Dorn, a consultant to the California berry industry, has seen first-hand what’s available since he helps farms identify and choose technology. While large growers already have food tracking systems in place, FSMA is impacting smaller growers. The size of farms affected was one of the most hotly debated provisions in the Act. Farms with average annual revenues of $25,000 or less during the past three years are exempt entirely.
For those with average revenues of $500,000 or less over the past three years, qualified exemptions and modified requirements are available. However, labeling the produce with farm of origin or at point of sale is always required for these farmers.
Dorn’s thought is, since information has to be gathered, why not use it to improve farm production and profitability? With high-value crops such as fruit and berries, he makes the point that farmer decisions have big dollar consequences, even at the acre level. Thus, Food Origins will map fields by the block so that all activities can be tracked. In order to understand and improve productivity, tracking information about plants or trees transplanted in the field will be entered. This will allow farmers who use various nursery sources to compare performance.

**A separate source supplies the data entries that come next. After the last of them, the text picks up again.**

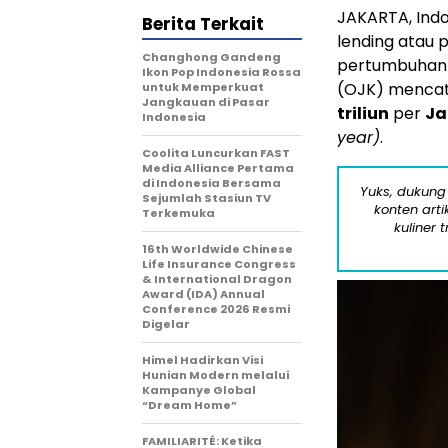
JAKARTA,
Indo
Berita Terkait
lending atau 
Changhong Gandeng
pertumbuhan d
Ikon Pop Indonesia Rossa
(OJK) mencat
untuk Memperkuat
Jangkauan di Pasar
triliun
per
Ja
Indonesia
year)
.
Coolita Luncurkan FAST
Media Alliance Pertama
di Indonesia Bersama
Yuks, dukung
Sejumlah Stasiun TV
konten arti
Terkemuka
kuliner 
16th Worldwide Chinese
Life Insurance Congress
& International Dragon
Award (IDA) Annual
Conference 2026 Resmi
Digelar
Himel Hadirkan Visi
Hunian Modern melalui
Kampanye Global
“Dream Home”
FAMILIARITÉ: Ketika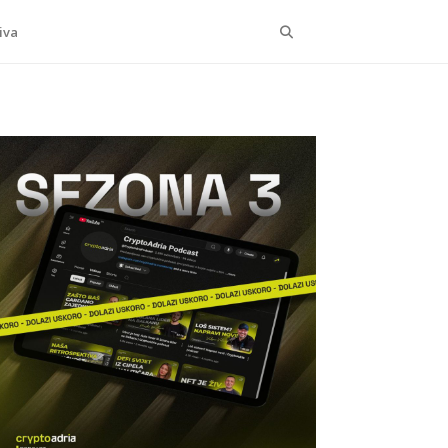
Search
iva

“We’re hoping to do this much less expensively for farmers than the systems that presently exist,” Dorn said. “We’ve yet to see an opportunity for incremental revenue offered by traceability applications. We hope to provide that.”
During the growing season, the system will help with field management and yield prediction. At harvest, pickers will use hand-held devices to record crop information.

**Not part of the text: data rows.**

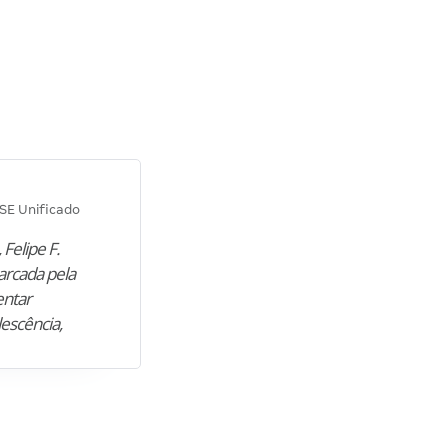
Diana M.
SE Unificado
Concurso SEPLAG CE
 Felipe F.
“Natural de Juazeiro do Norte (CE),
arcada pela
M. encontrou nos estudos o cami
entar
para construir uma nova fase da vi
lescência,
profissional. Após…”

“Many crops are harvested directly into the containers sold to consumers,” Dorn says, and this is a key facet of tying traceability to the exact location where produce was grown. Each container has a unique code that can be used for multiple purposes.
The data will include employee information so can it be tied into payroll systems. Worker productivity can be tracked in real-time and employees shifted to other areas of the farm as needed.
Once it leaves the farm, the crop can be traced through the various links in the supply chain, all the way to the end user, the consumer. In addition to meeting legal requirements for food tracing, Dorn sees an opportunity to “connect with the consumer.” Digital coding will allow the consumer to access information about where, when, and by whom produce was harvested. “We have to make data interesting to consumers,” he says.
Food Origins’ partnerships—both national and international—give Dorn confidence that the software will launch successfully next year. Full-scale trials will occur in the summer of 2016.